┌─ Available records

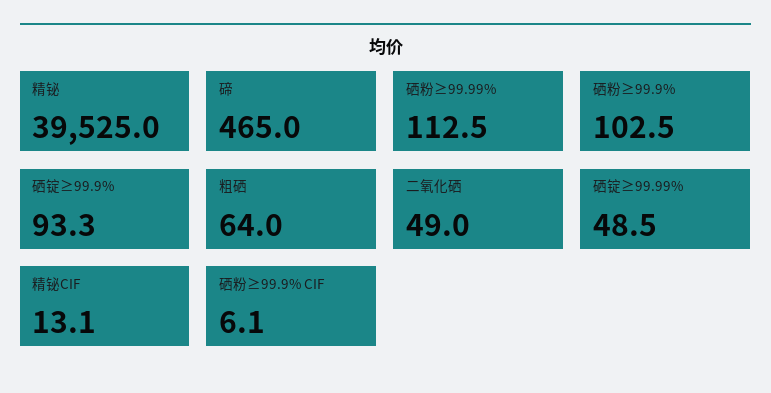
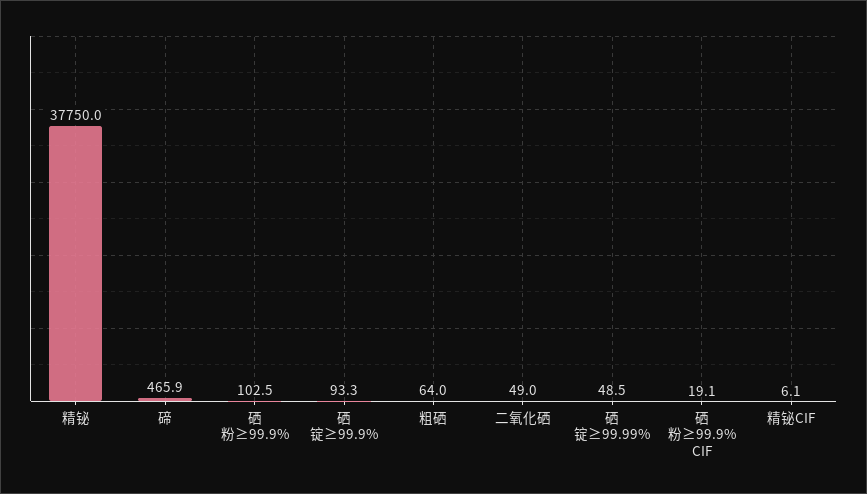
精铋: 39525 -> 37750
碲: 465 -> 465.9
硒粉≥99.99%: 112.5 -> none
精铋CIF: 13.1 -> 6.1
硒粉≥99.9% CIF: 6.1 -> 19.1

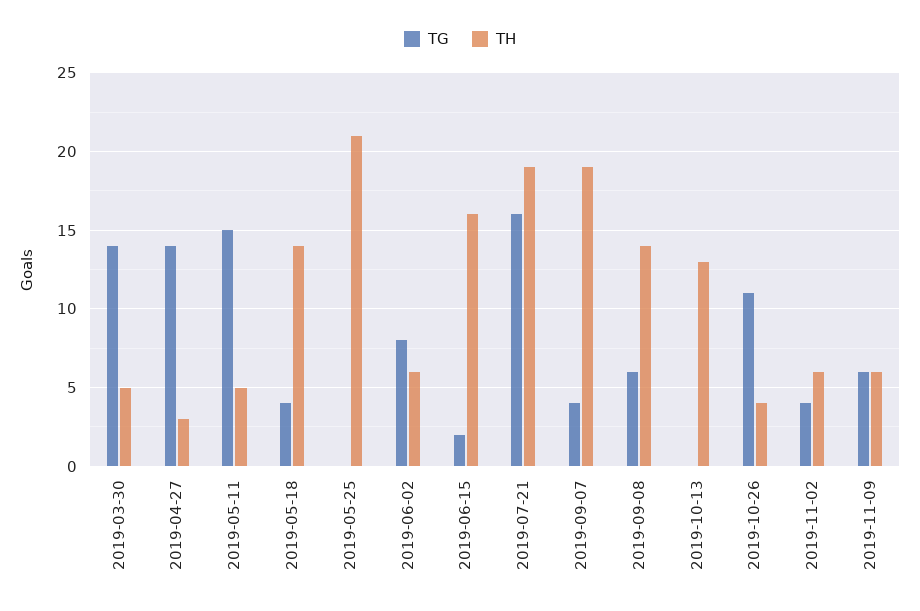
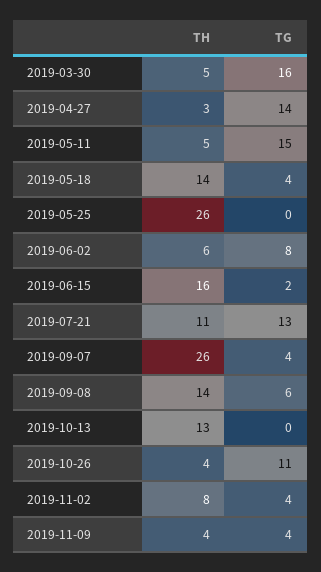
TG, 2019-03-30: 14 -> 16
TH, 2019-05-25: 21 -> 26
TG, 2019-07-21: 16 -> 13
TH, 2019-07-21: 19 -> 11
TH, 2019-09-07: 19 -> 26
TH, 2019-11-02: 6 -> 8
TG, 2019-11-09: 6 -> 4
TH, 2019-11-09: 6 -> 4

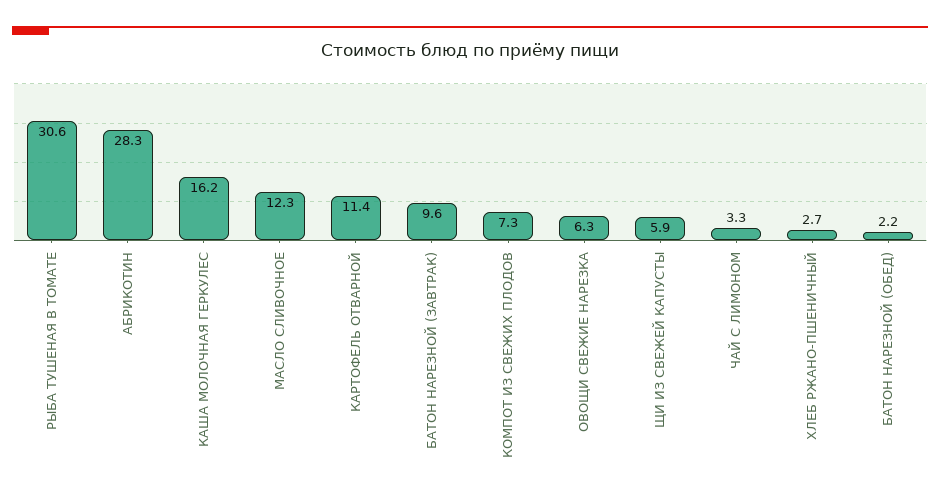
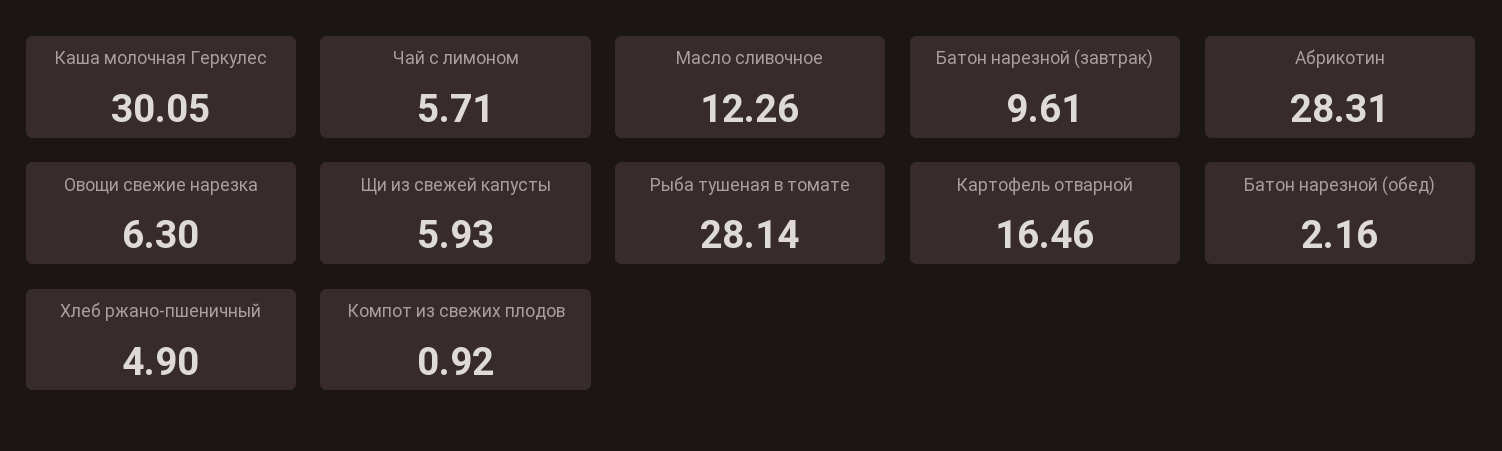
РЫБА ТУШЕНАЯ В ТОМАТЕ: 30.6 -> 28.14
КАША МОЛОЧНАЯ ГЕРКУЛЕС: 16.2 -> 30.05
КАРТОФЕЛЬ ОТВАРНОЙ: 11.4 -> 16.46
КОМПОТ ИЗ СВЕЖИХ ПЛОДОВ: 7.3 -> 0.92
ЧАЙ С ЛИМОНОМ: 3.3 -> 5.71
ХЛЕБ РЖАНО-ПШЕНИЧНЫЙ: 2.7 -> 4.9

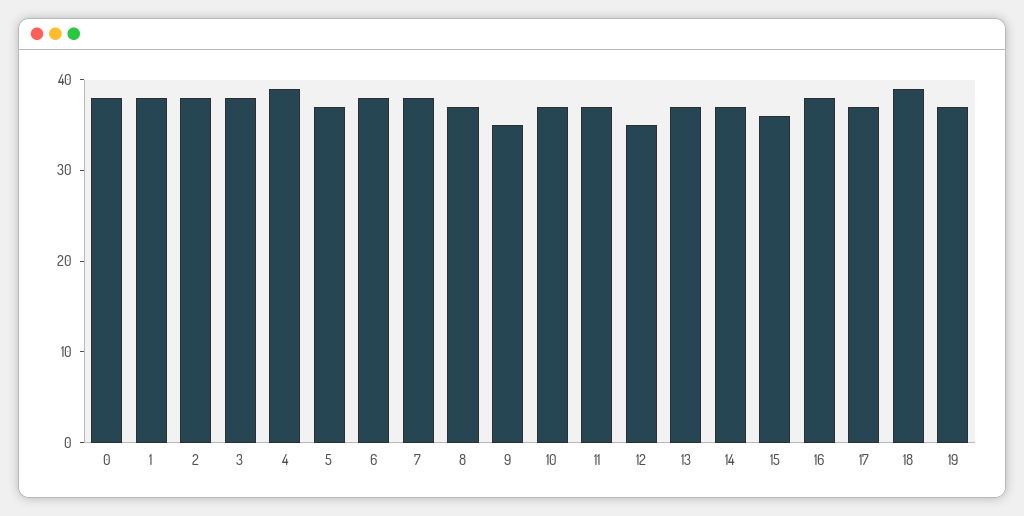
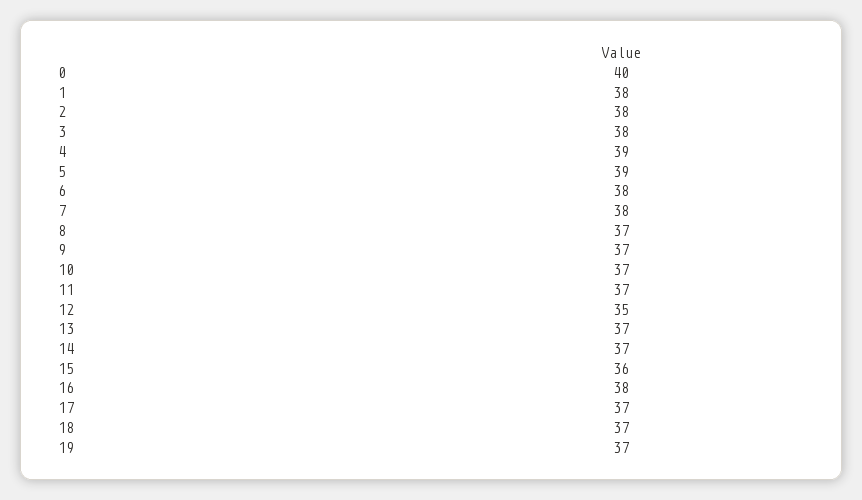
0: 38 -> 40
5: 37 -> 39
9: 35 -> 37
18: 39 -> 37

└─

> **Exercise brief**: Write the entries above out in full, exactly, with no images.

> **Answer space**:
精铋: 39525 -> 37750
碲: 465 -> 465.9
硒粉≥99.99%: 112.5 -> none
精铋CIF: 13.1 -> 6.1
硒粉≥99.9% CIF: 6.1 -> 19.1

TG, 2019-03-30: 14 -> 16
TH, 2019-05-25: 21 -> 26
TG, 2019-07-21: 16 -> 13
TH, 2019-07-21: 19 -> 11
TH, 2019-09-07: 19 -> 26
TH, 2019-11-02: 6 -> 8
TG, 2019-11-09: 6 -> 4
TH, 2019-11-09: 6 -> 4

РЫБА ТУШЕНАЯ В ТОМАТЕ: 30.6 -> 28.14
КАША МОЛОЧНАЯ ГЕРКУЛЕС: 16.2 -> 30.05
КАРТОФЕЛЬ ОТВАРНОЙ: 11.4 -> 16.46
КОМПОТ ИЗ СВЕЖИХ ПЛОДОВ: 7.3 -> 0.92
ЧАЙ С ЛИМОНОМ: 3.3 -> 5.71
ХЛЕБ РЖАНО-ПШЕНИЧНЫЙ: 2.7 -> 4.9

0: 38 -> 40
5: 37 -> 39
9: 35 -> 37
18: 39 -> 37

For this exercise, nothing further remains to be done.